(PASSAGE TO READ)

The Arizona shooting of Rep. Gabrielle Giffords has resonated for many in Mexican states terrorized by drug gangs that often use weapons smuggled from the United States.
The Arizona shooting of Rep. Gabrielle Giffords (D) and
the ensuing debate over gun laws is resonating in Mexico, where drug
trafficking gangs, often armed with weapons smuggled from the US, are carrying
out a violent campaign in which assassinations and mass shootings are all too
common.
The governor of Sonora, the Mexican state bordering
Arizona, said Monday that the shooting raises security concerns on both sides
of the border. Gov. Guillermo Padrés Elías said he’ll discuss arms trafficking
at his next meeting with Arizona Gov. Jan Brewer that has yet to be scheduled
after bilateral relations chilled last April over Arizona’s tough new
immigration law.
“We will make ourselves available to Arizona and the
United States to keep collaborating with them on this, so that weapons we all
know are easy to acquire in the United States do not keep coming to
Mexico," said Governor Padrés Elías, according to Spanish-language daily
newspaper El Universal.
Mexico has long called on the US to crack down on weapons
smuggling and to renew a federal assault weapons ban. The administration of
President Felipe Calderón has said that 90 percent of arms seized from cartels
come from the US and are used against police and civilians in ever more violent
confrontations.

(End PASSAGE TO READ)
(SUPPLIED INFORMATION)

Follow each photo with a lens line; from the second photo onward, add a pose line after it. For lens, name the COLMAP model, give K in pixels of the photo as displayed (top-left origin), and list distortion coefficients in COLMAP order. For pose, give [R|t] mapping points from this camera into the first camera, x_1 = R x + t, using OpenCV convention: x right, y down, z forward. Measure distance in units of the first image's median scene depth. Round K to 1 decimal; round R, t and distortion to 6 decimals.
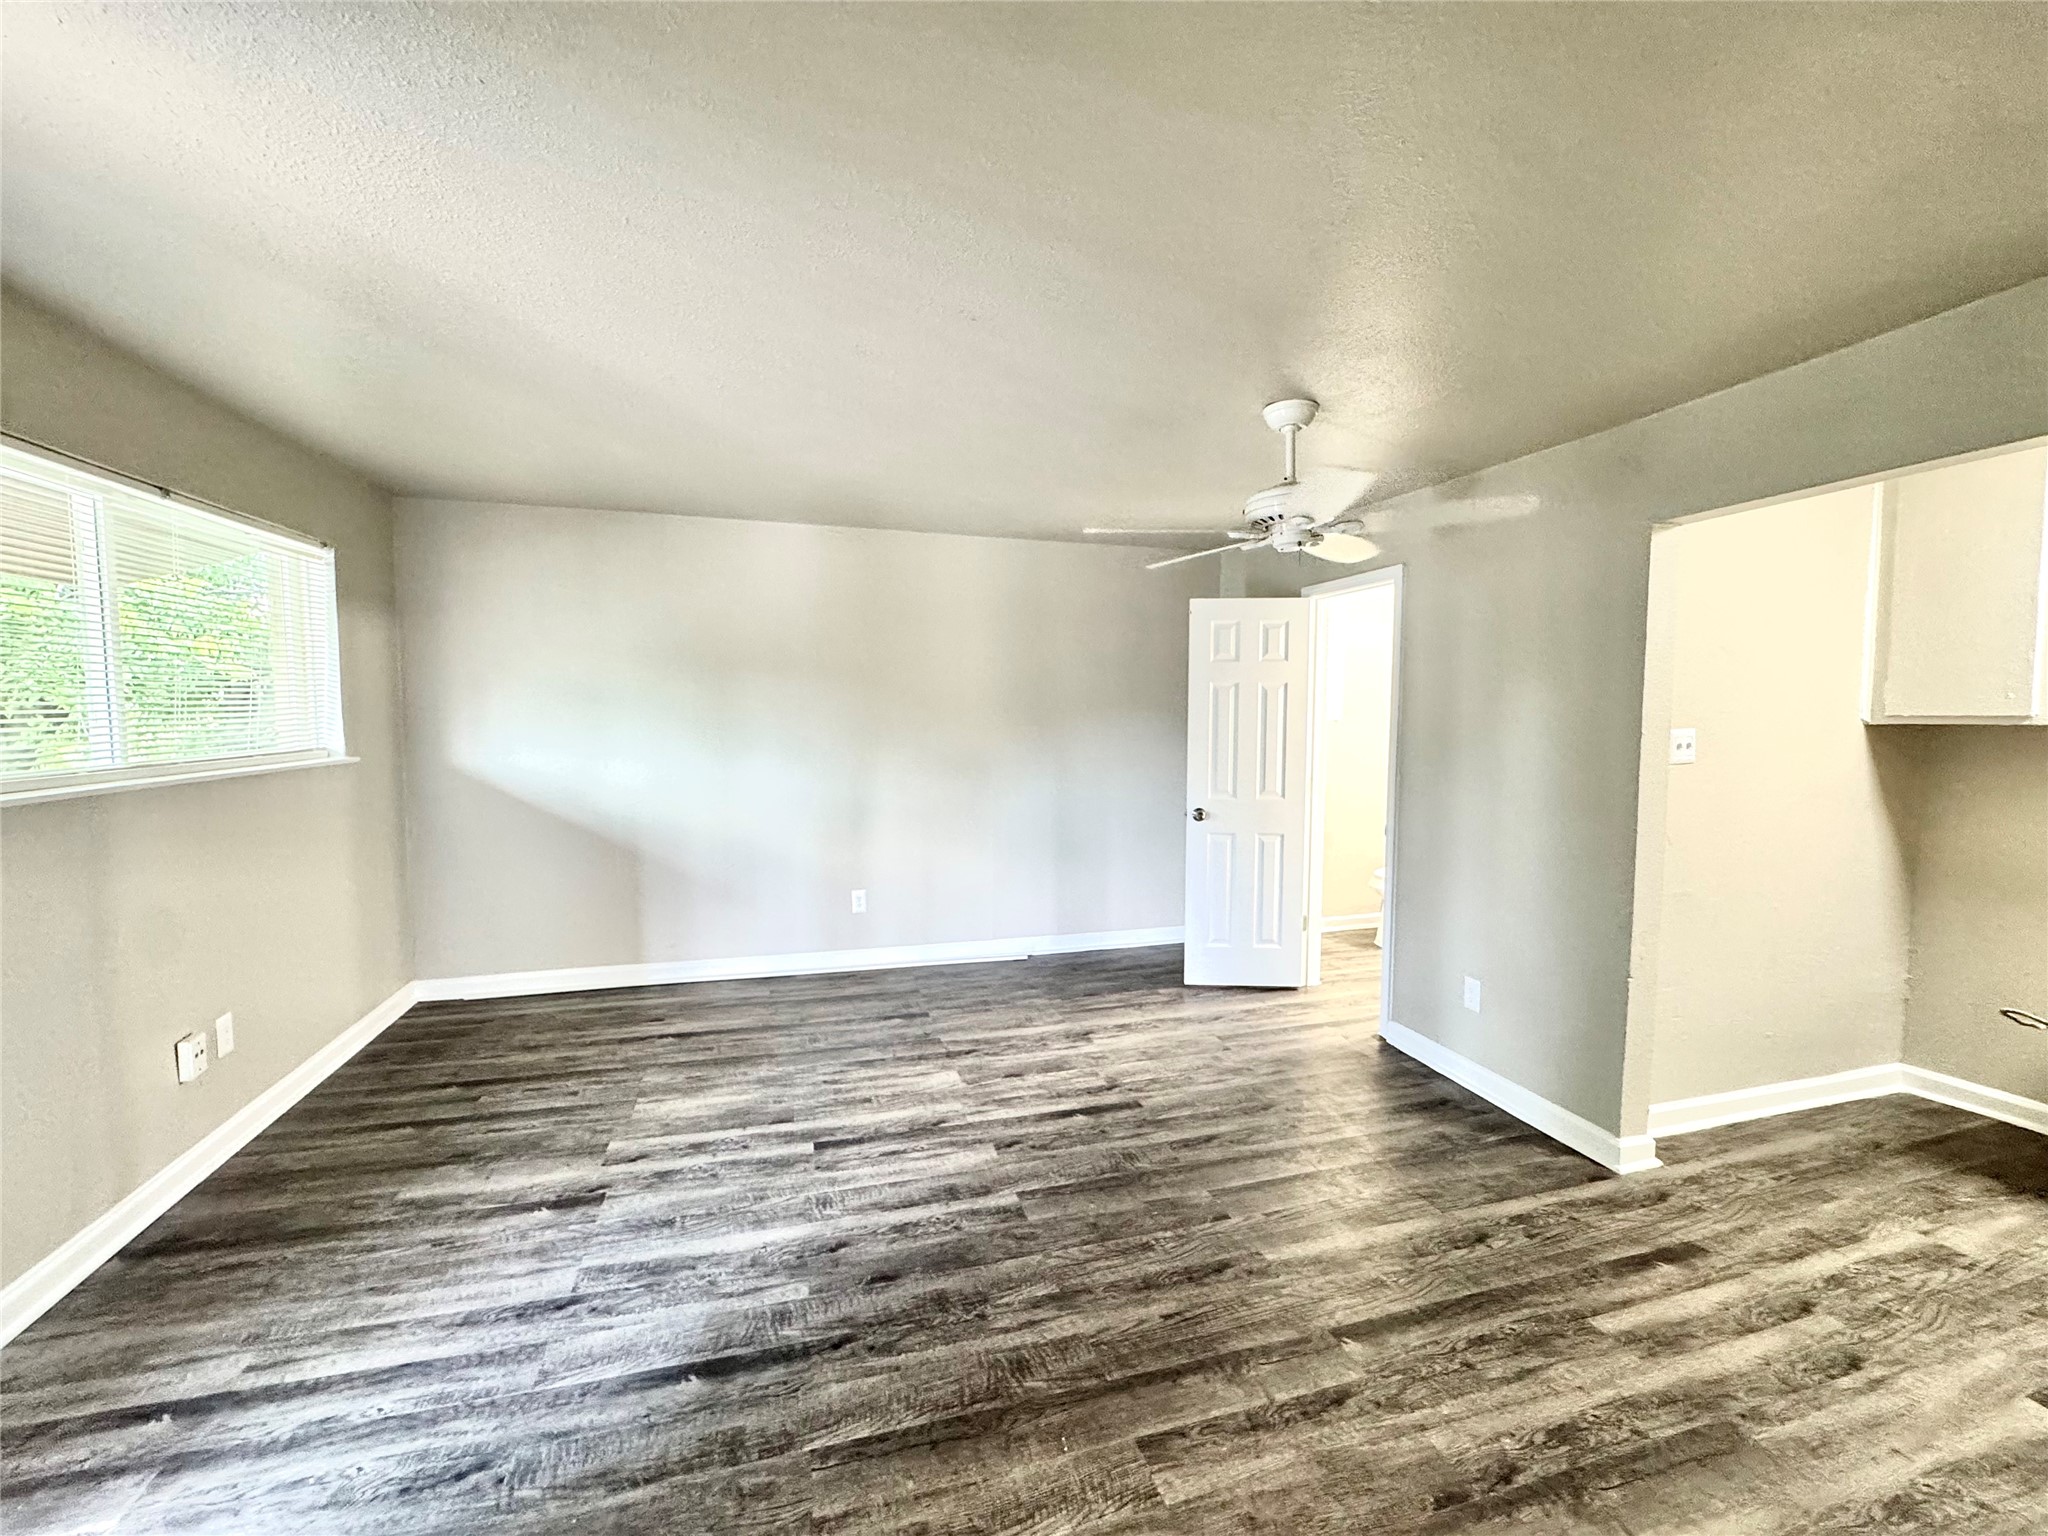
lens RADIAL K [[817.5, 0, 1020.7], [0, 817.5, 765.6], [0, 0, 1]] dist [-0.002155, 0.000062]
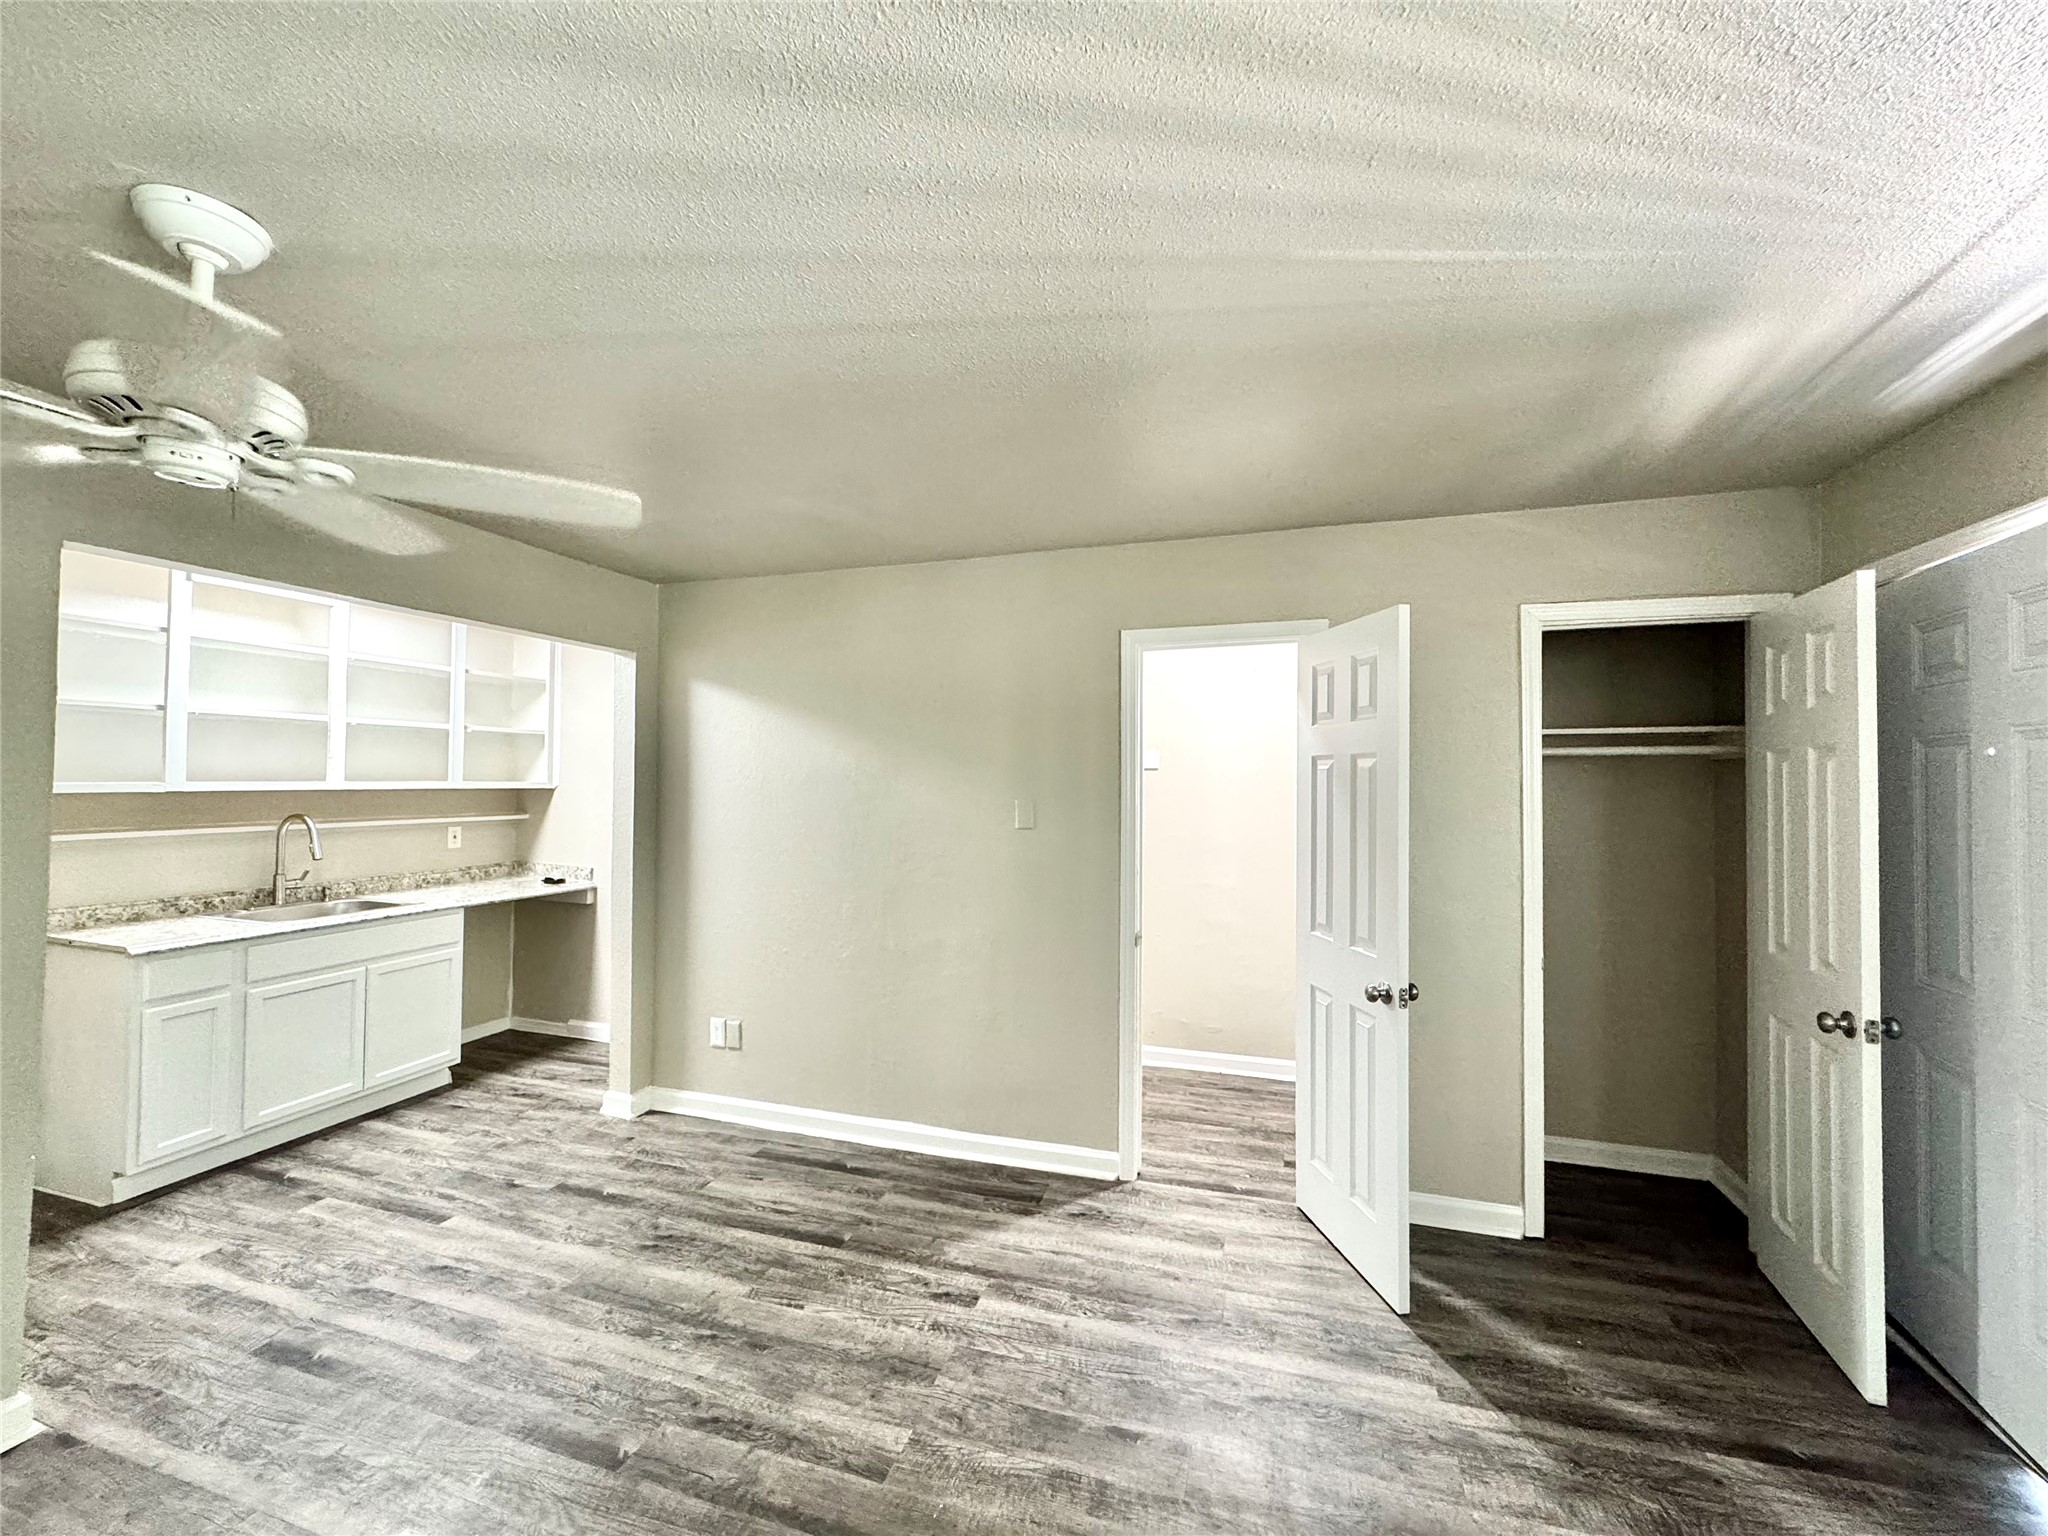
lens RADIAL K [[817.5, 0, 1031.0], [0, 817.5, 769.5], [0, 0, 1]] dist [-0.002155, 0.000062]
pose [[-0.834852, 0.000317, 0.550474, -0.409407], [0.024546, 0.999027, 0.036651, -0.089121], [-0.549926, 0.044111, -0.834047, 1.178880]]
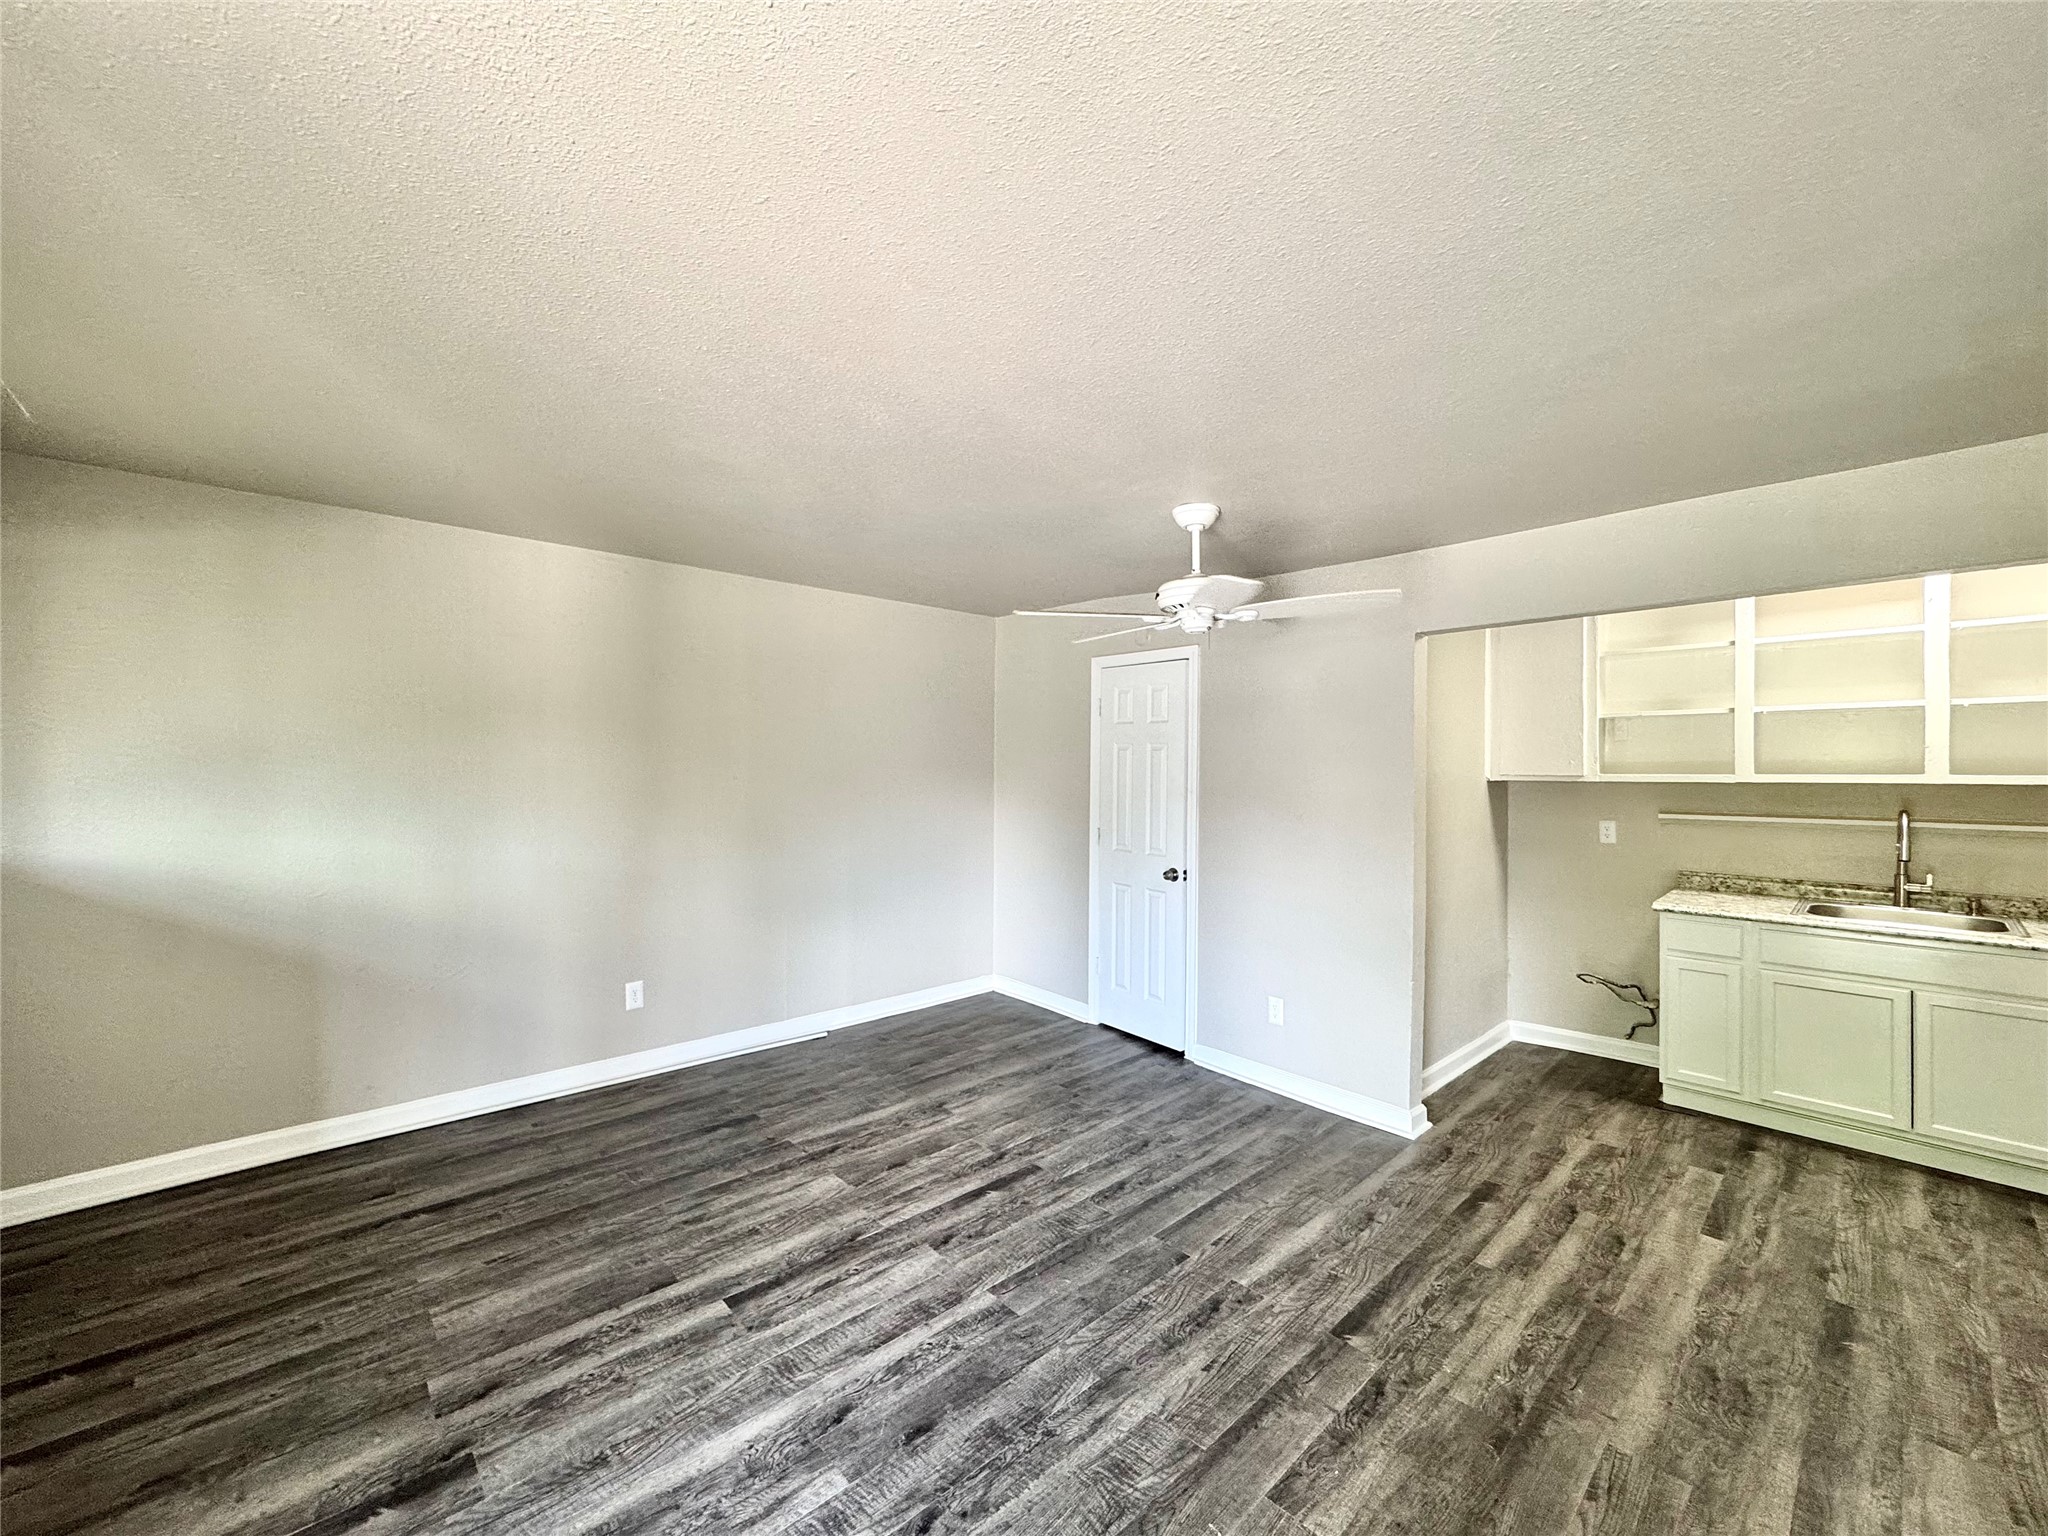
lens RADIAL K [[817.5, 0, 1018.1], [0, 817.5, 775.7], [0, 0, 1]] dist [-0.002155, 0.000062]
pose [[0.896221, -0.005119, 0.443579, -0.397705], [0.025291, 0.998897, -0.039572, -0.028216], [-0.442887, 0.046684, 0.895361, 0.124285]]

(End SUPPLIED INFORMATION)

ASSIGNED TASK:
Print out the entire article on how the Giffords shooting is resonating in Mexico, word for word, from start to end.

SOLUTION FOR THIS PROBLEM:
The Arizona shooting of Rep. Gabrielle Giffords has resonated for many in Mexican states terrorized by drug gangs that often use weapons smuggled from the United States.
The Arizona shooting of Rep. Gabrielle Giffords (D) and
the ensuing debate over gun laws is resonating in Mexico, where drug
trafficking gangs, often armed with weapons smuggled from the US, are carrying
out a violent campaign in which assassinations and mass shootings are all too
common.
The governor of Sonora, the Mexican state bordering
Arizona, said Monday that the shooting raises security concerns on both sides
of the border. Gov. Guillermo Padrés Elías said he’ll discuss arms trafficking
at his next meeting with Arizona Gov. Jan Brewer that has yet to be scheduled
after bilateral relations chilled last April over Arizona’s tough new
immigration law.
“We will make ourselves available to Arizona and the
United States to keep collaborating with them on this, so that weapons we all
know are easy to acquire in the United States do not keep coming to
Mexico," said Governor Padrés Elías, according to Spanish-language daily
newspaper El Universal.
Mexico has long called on the US to crack down on weapons
smuggling and to renew a federal assault weapons ban. The administration of
President Felipe Calderón has said that 90 percent of arms seized from cartels
come from the US and are used against police and civilians in ever more violent
confrontations.